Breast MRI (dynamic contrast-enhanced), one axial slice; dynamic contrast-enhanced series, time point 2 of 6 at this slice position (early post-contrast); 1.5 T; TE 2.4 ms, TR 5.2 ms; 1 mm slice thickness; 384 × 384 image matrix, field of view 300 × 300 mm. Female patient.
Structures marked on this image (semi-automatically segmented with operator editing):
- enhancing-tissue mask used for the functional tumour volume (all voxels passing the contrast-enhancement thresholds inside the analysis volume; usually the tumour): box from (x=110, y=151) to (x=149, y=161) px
------------
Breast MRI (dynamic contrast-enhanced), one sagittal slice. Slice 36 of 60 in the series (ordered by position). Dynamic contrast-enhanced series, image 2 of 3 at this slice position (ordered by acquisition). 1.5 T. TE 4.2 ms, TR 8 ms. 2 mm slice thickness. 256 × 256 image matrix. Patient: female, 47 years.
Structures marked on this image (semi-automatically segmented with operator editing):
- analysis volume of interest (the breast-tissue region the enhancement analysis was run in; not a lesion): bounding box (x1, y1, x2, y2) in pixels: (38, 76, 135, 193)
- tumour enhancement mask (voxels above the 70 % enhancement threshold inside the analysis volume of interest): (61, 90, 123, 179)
------------
**Prompt**
Output exactly one stretch of the listing: from the line containing "Breast MRI (dynamic contrast-enhanced), one axial" through the line containing "- enhancing-tissue mask", both end lines included.

**Solved exercise**
Breast MRI (dynamic contrast-enhanced), one axial slice; dynamic contrast-enhanced series, time point 2 of 6 at this slice position (early post-contrast); 1.5 T; TE 2.4 ms, TR 5.2 ms; 1 mm slice thickness; 384 × 384 image matrix, field of view 300 × 300 mm. Female patient.
Structures marked on this image (semi-automatically segmented with operator editing):
- enhancing-tissue mask used for the functional tumour volume (all voxels passing the contrast-enhancement thresholds inside the analysis volume; usually the tumour): box from (x=110, y=151) to (x=149, y=161) px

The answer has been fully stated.